The supplements we suggest for the Basic Bone Density Combo - OCMP, FemBalance and Tyovu, are also either candida fighters (OCMP) or products that work to reverse the hormonal imbalances caused by candida (FemBalance and Tyovu).
So using the Basic Bone Density Combo along with CandElim and TotalFlora15 would be a fundamental way to start. Of course, other candida fighters mentioned on the site can be used, and you can certainly do the Full Bone Density Combo if you desire.
Other Basic Osteoporosis Causes -- Not Quite As Important
There are other issues that can accelerate or even cause osteoporosis. None are as important as these three we have covered, but for any given person, they could be an underlying cause of decreased bone density.
Low Vitamin D levels
There is a huge amount of research over the last few years showing the importance of Vitamin D for a wide range of health issues, including osteoporosis. Research also shows that a very high percentage of Westerners are deficient in Vitamin D. Among its many benefits, vitamin D is vital for the absorption of calcium. Years ago alternative MD's and vitamin D experts were recommending supplementation of 1000 or so units a day. Now almost everyone is recommending 5000 units a day. Vitamin D is inexpensive and vital to your health. Use it every day.
Low Vitamin K Levels
One of the functions of vitamin K is to tell you body to put calcium into the bones. It also helps keep your arteries clear of calcium buildup. This is not as vital an issue as low vitamin D levels, but still an important one.

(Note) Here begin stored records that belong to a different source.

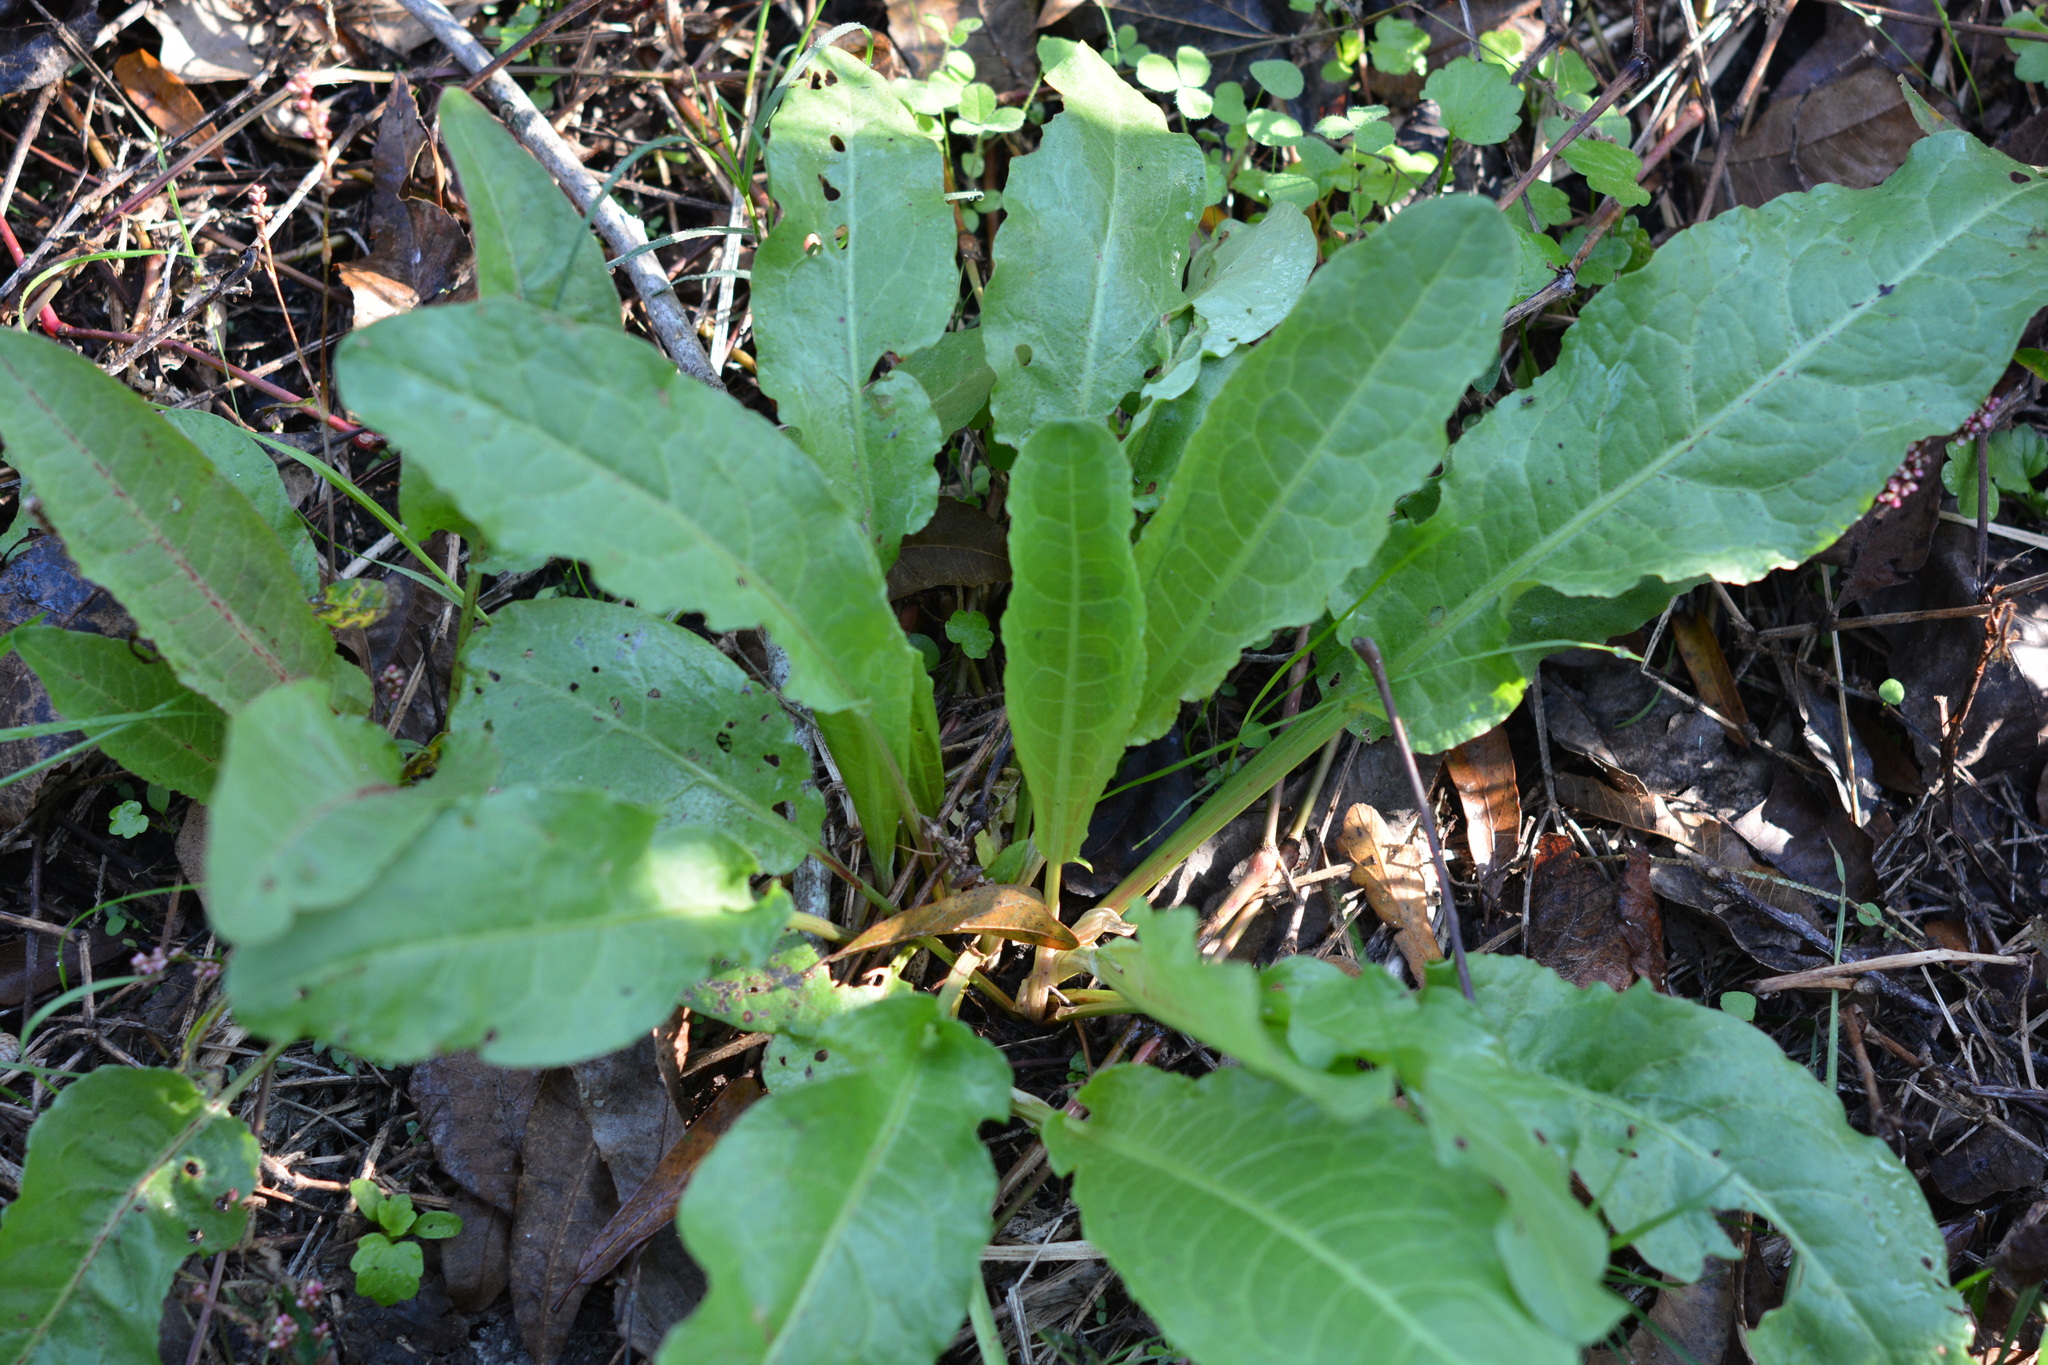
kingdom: Plantae
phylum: Tracheophyta
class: Magnoliopsida
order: Caryophyllales
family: Polygonaceae
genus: Rumex
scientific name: Rumex crispus
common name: Curled dock
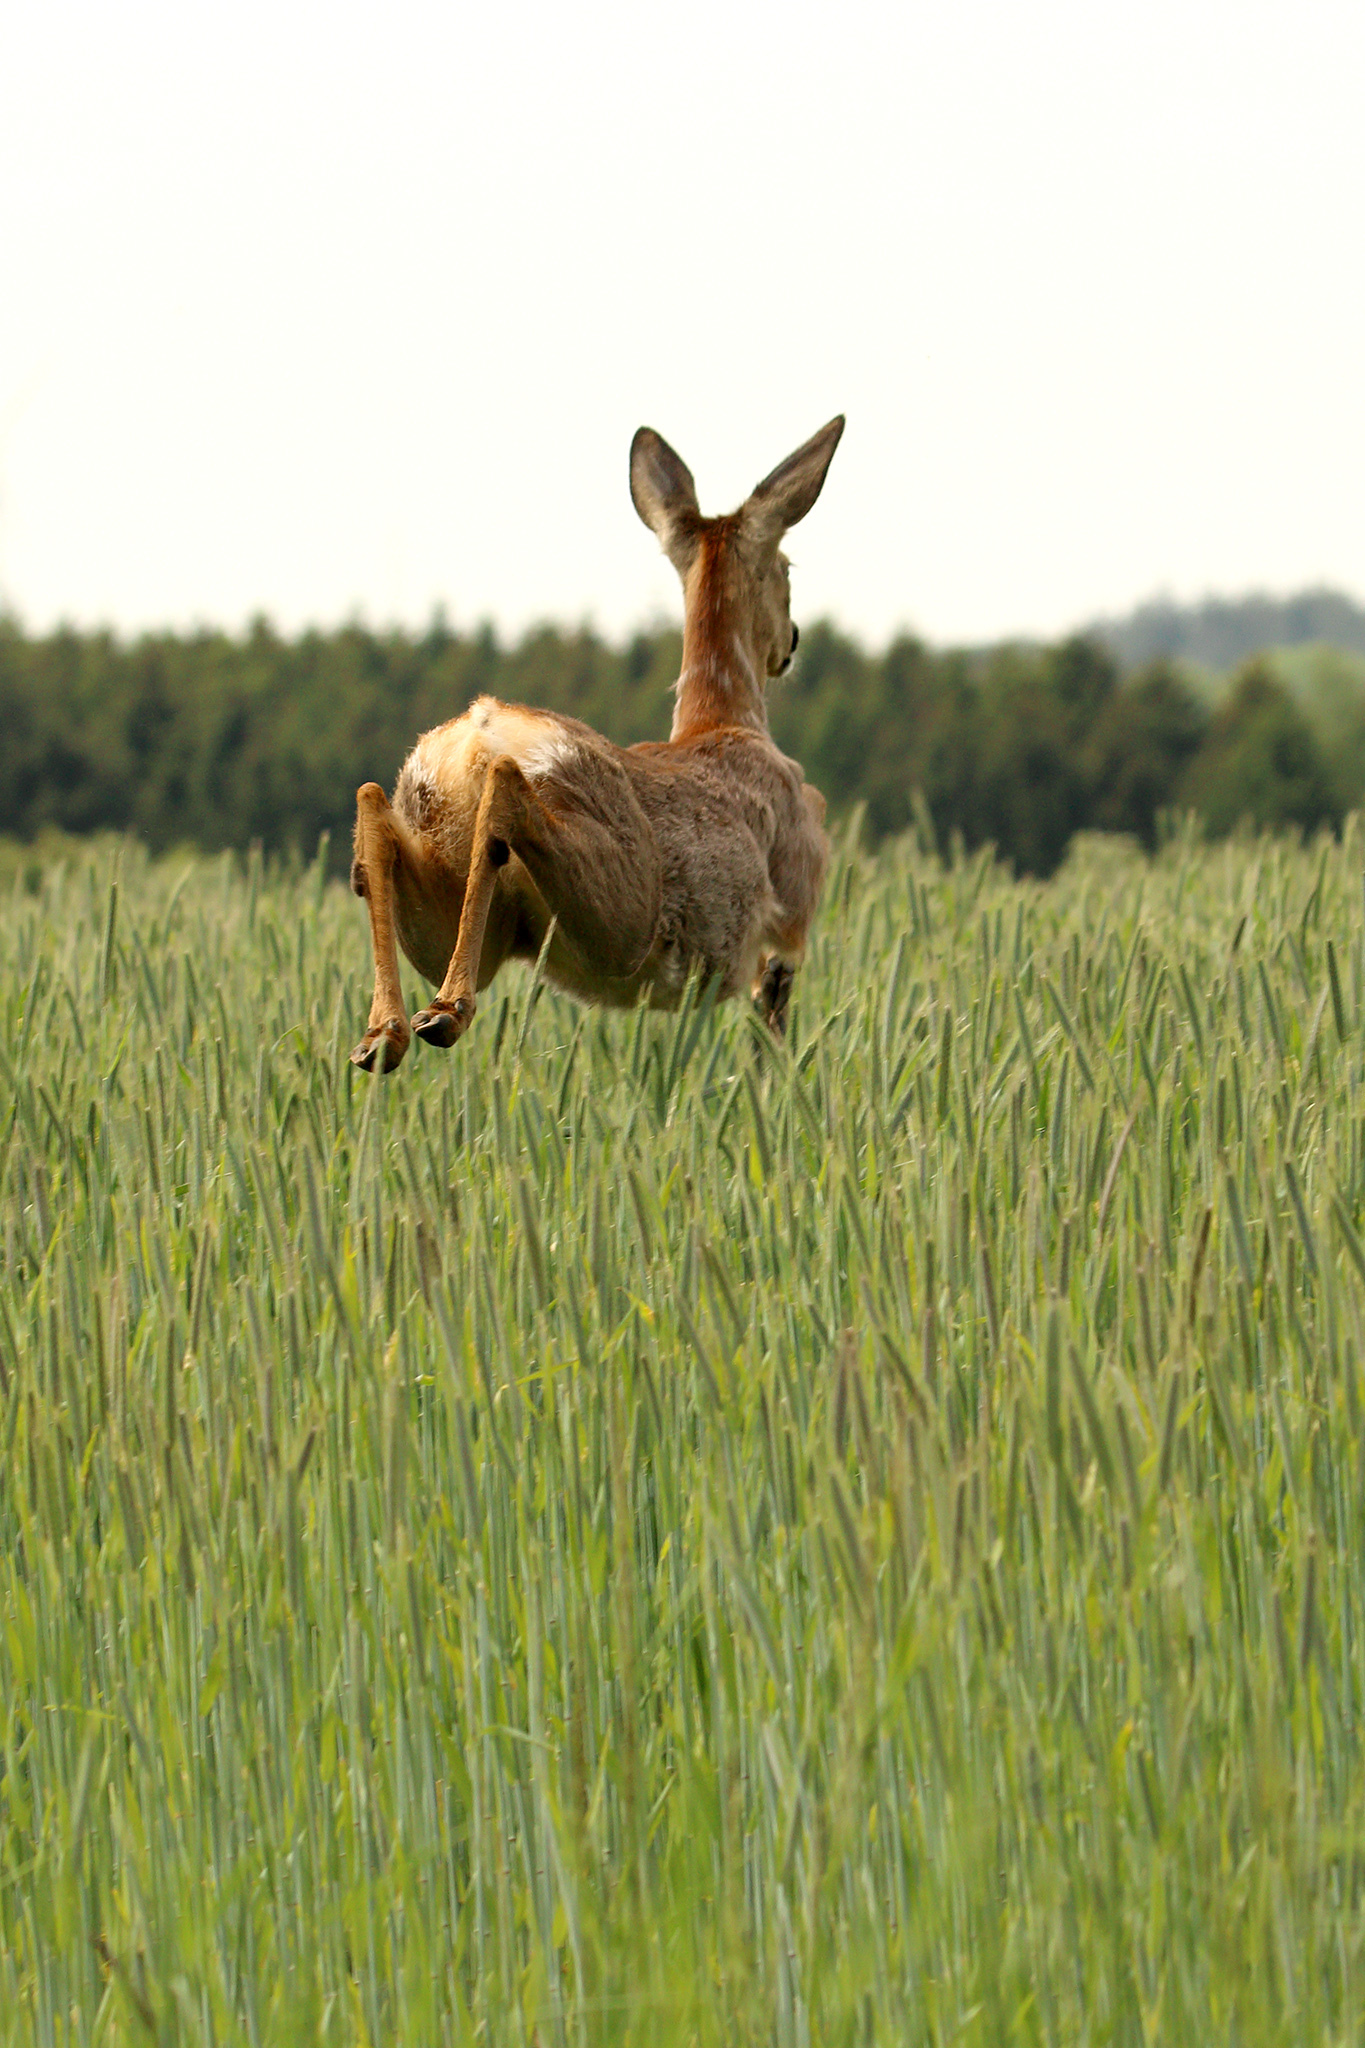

When your diet contains too many acidic soft drinks and foods like grains, pasta, white bread, meat, with too few fruits and vegetables, your blood starts to becomes acidic. Since the blood needs to maintain a neutral pH, your body pulls calcium from the bones to neutralize the acidity. Get some pH strips from your drug store and check your salvia to see if it is too acidic.
Imbalance of DHEA and Cortisol
Cortisol is a stress hormone, produced when there is stress. It will pull calcium from bones. Cortisol and the hormone DHEA balance each other like a teeter totter, if one is high the other is low. So one of the best ways to keep your levels of cortisol low is to make sure you are taking plenty of DHEA so that its levels are high.